如何解决Python sklearn随机森林中的过拟合问题? [英] How do I solve overfitting in random forest of Python sklearn?

查看:4600
本文介绍了如何解决Python sklearn随机森林中的过拟合问题?的处理方法,对大家解决问题具有一定的参考价值,需要的朋友们下面随着小编来一起学习吧!

问题描述

我正在使用在python sklearn包中实现的RandomForestClassifier构建二进制分类模型.以下是交叉验证的结果:

I am using RandomForestClassifier implemented in python sklearn package to build a binary classification model. The below is the results of cross validations:

Fold 1 : Train: 164  Test: 40
Train Accuracy: 0.914634146341
Test Accuracy: 0.55

Fold 2 : Train: 163  Test: 41
Train Accuracy: 0.871165644172
Test Accuracy: 0.707317073171

Fold 3 : Train: 163  Test: 41
Train Accuracy: 0.889570552147
Test Accuracy: 0.585365853659

Fold 4 : Train: 163  Test: 41
Train Accuracy: 0.871165644172
Test Accuracy: 0.756097560976

Fold 5 : Train: 163  Test: 41
Train Accuracy: 0.883435582822
Test Accuracy: 0.512195121951

我正在使用价格"功能来预测质量",这是一个序数值.在每个交叉验证中,都有163个训练示例和41个测试示例.

I am using "Price" feature to predict "quality" which is a ordinal value. In each cross validation, there are 163 training examples and 41 test examples.

显然,这里发生过拟合.那么,sklearn提供的任何参数都可以用来克服此问题吗?我在此处找到了一些参数,例如min_samples_split和min_sample_leaf,但我不太了解如何调整它们.

Apparently, overfitting occurs here. So is there any parameters provided by sklearn can be used to overcome this problem? I found some parameters here, e.g. min_samples_split and min_sample_leaf, but I do not quite understand how to tune them.

提前谢谢!

推荐答案

我同意@Falconw.r.t.数据集大小.主要问题可能是数据集的大小.如果可能的话,您能做的最好的事情就是获取更多的数据,(通常)越多的数据越可能被过度拟合,因为随着数据集大小的增加,出现预示性的随机模式开始被淹没.
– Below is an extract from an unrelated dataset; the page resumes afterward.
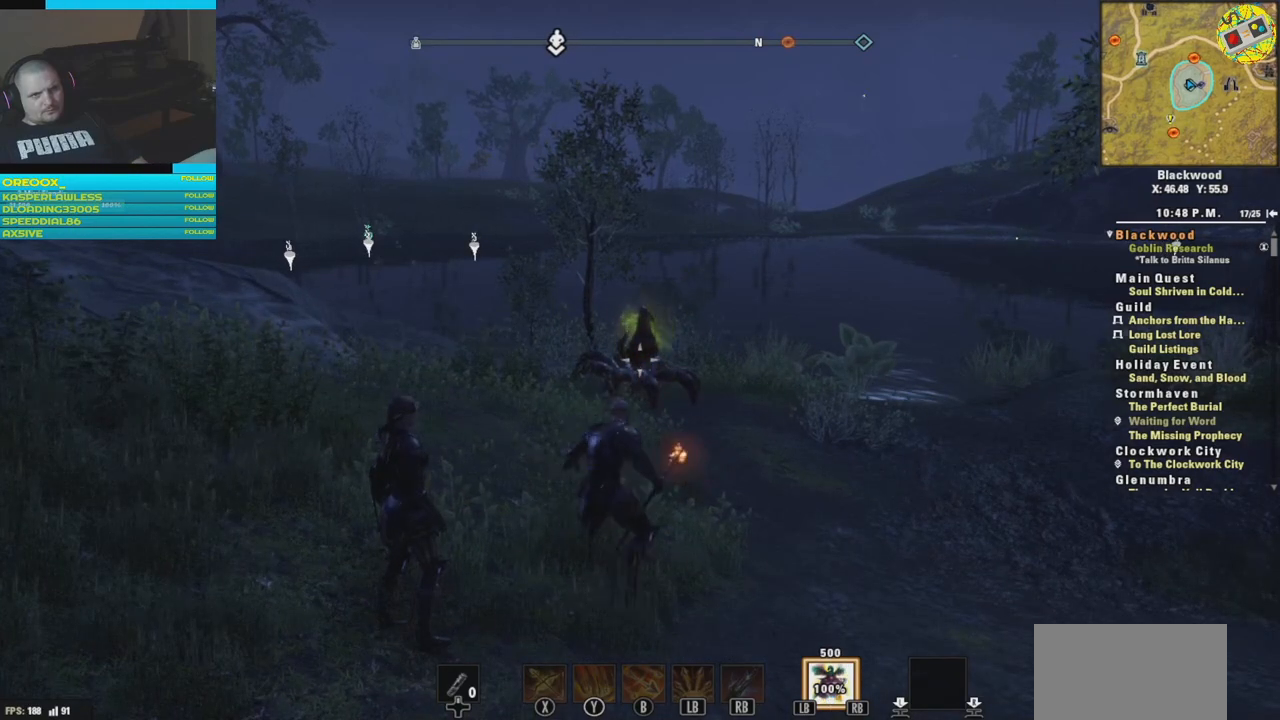
{"buttons": ["R2"], "left_stick": "center", "right_stick": "center", "events": []}
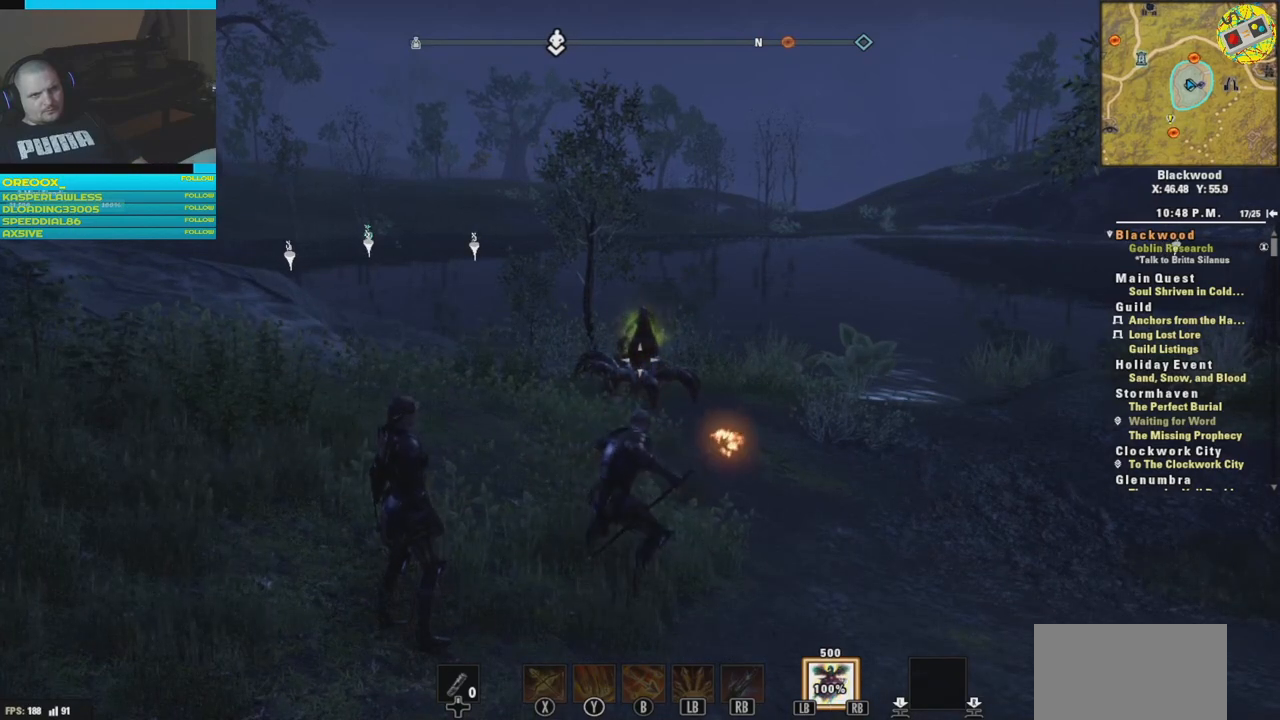
{"buttons": [], "left_stick": "center", "right_stick": "center", "events": [[434, "R2", "up"]]}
I would agree with @Falcon w.r.t. the dataset size. It's likely that the main problem is the small size of the dataset. If possible, the best thing you can do is get more data, the more data (generally) the less likely it is to overfit, as random patterns that appear predictive start to get drowned out as the dataset size increases.

也就是说,我将看以下参数:

That said, I would look at the following params:

  1. n_estimators:@Falcon是错误的,一般来说,树越多,则算法过拟合的可能性就越不太可能.因此,尝试增加此功能.该数字越小,模型就越接近具有受限功能集的决策树.
  2. max_features:尝试减少此数目(尝试减少30-50%的特征).这确定了每棵树被随机分配多少个特征.较小的物体,过拟合的可能性较小,但过小的尺寸将开始引入不适当的接触.
  3. max_depth:尝试一下.这将减少学习的模型的复杂性,降低过度拟合的风险.尝试从5-10开始,从小开始,然后增加您可获得最佳结果.
  4. min_samples_leaf:尝试将其设置为大于1的值.这与max_depth参数具有相似的效果,这意味着一旦叶子每个具有相同数量的样本,分支将停止分裂.
  1. n_estimators: @Falcon is wrong, in general the more trees the less likely the algorithm is to overfit. So try increasing this. The lower this number, the closer the model is to a decision tree, with a restricted feature set.
  2. max_features: try reducing this number (try 30-50% of the number of features). This determines how many features each tree is randomly assigned. The smaller, the less likely to overfit, but too small will start to introduce under fitting.
  3. max_depth: Experiment with this. This will reduce the complexity of the learned models, lowering over fitting risk. Try starting small, say 5-10, and increasing you get the best result.
  4. min_samples_leaf: Try setting this to values greater than one. This has a similar effect to the max_depth parameter, it means the branch will stop splitting once the leaves have that number of samples each.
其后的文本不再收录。